=== Data records ===
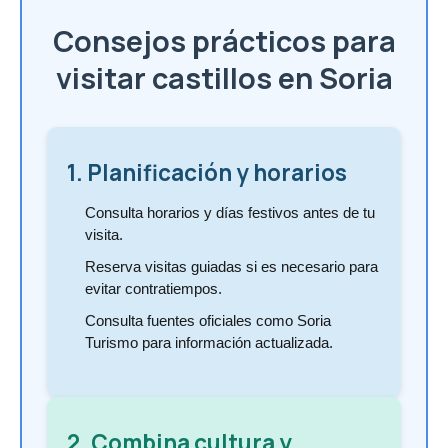
Consejos prácticos para
visitar castillos en Soria
1. Planificación y horarios
Consulta horarios y días festivos antes de tu
visita.
Reserva visitas guiadas si es necesario para
evitar contratiempos.
Consulta fuentes oficiales como Soria
Turismo para información actualizada.
2. Combina cultura y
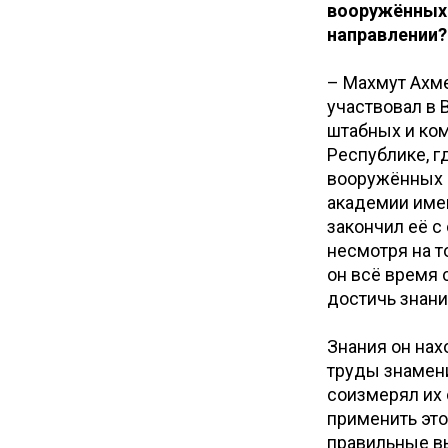
вооружённых 
направлении?
– Махмут Ахм
участвовал в 
штабных и ко
Республике, г
вооружённых с
академии имен
закончил её с 
несмотря на т
он всё время 
достичь знани
Знания он нах
труды знамени
соизмерял их
применить это
правильные вы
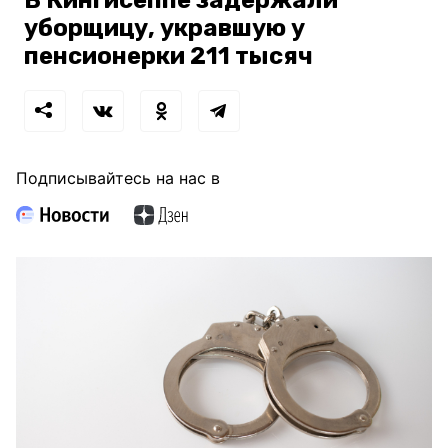
В Кингисеппе задержали
уборщицу, укравшую у
пенсионерки 211 тысяч
Подписывайтесь на нас в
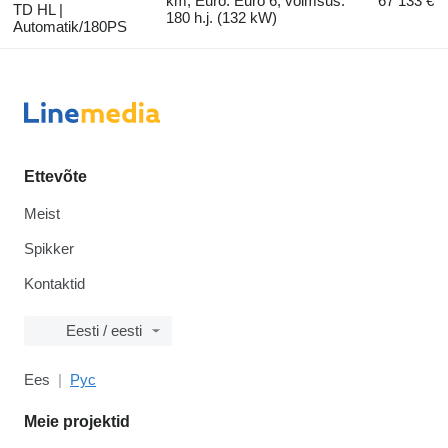
km, Euro: Euro 6, võimsus:
67 133 €
TD HL |
180 h.j. (132 kW)
Automatik/180PS
Ettevõte
Meist
Spikker
Kontaktid
Eesti / eesti
Ees
Рус
Meie projektid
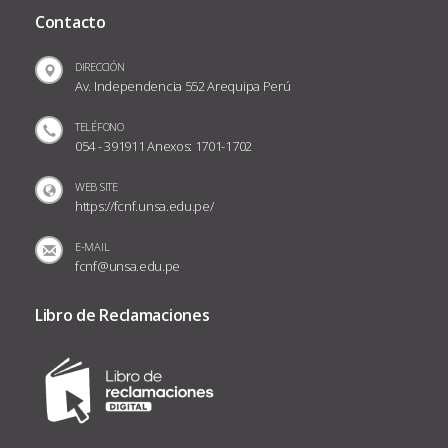
Contacto
DIRECCIÓN
Av. Independencia 552 Arequipa Perú
TELÉFONO
054 - 391911 Anexos: 1701-1702
WEB SITE
https://fcnf.unsa.edu.pe/
E-MAIL
fcnf@unsa.edu.pe
Libro de Reclamaciones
===
→ **Exercise prompt**
Print the records above exactly, minus pictures.

→ **Solution**
Consejos prácticos para
visitar castillos en Soria
1. Planificación y horarios
Consulta horarios y días festivos antes de tu
visita.
Reserva visitas guiadas si es necesario para
evitar contratiempos.
Consulta fuentes oficiales como Soria
Turismo para información actualizada.
2. Combina cultura y
вооружённых 
направлении?
– Махмут Ахм
участвовал в 
штабных и ко
Республике, г
вооружённых с
академии имен
закончил её с 
несмотря на т
он всё время 
достичь знани
Знания он нах
труды знамени
соизмерял их
применить это
правильные вы
В Кингисеппе задержали
уборщицу, укравшую у
пенсионерки 211 тысяч
Подписывайтесь на нас в
km, Euro: Euro 6, võimsus:
67 133 €
TD HL |
180 h.j. (132 kW)
Automatik/180PS
Ettevõte
Meist
Spikker
Kontaktid
Eesti / eesti
Ees
Рус
Meie projektid
Contacto
DIRECCIÓN
Av. Independencia 552 Arequipa Perú
TELÉFONO
054 - 391911 Anexos: 1701-1702
WEB SITE
https://fcnf.unsa.edu.pe/
E-MAIL
fcnf@unsa.edu.pe
Libro de Reclamaciones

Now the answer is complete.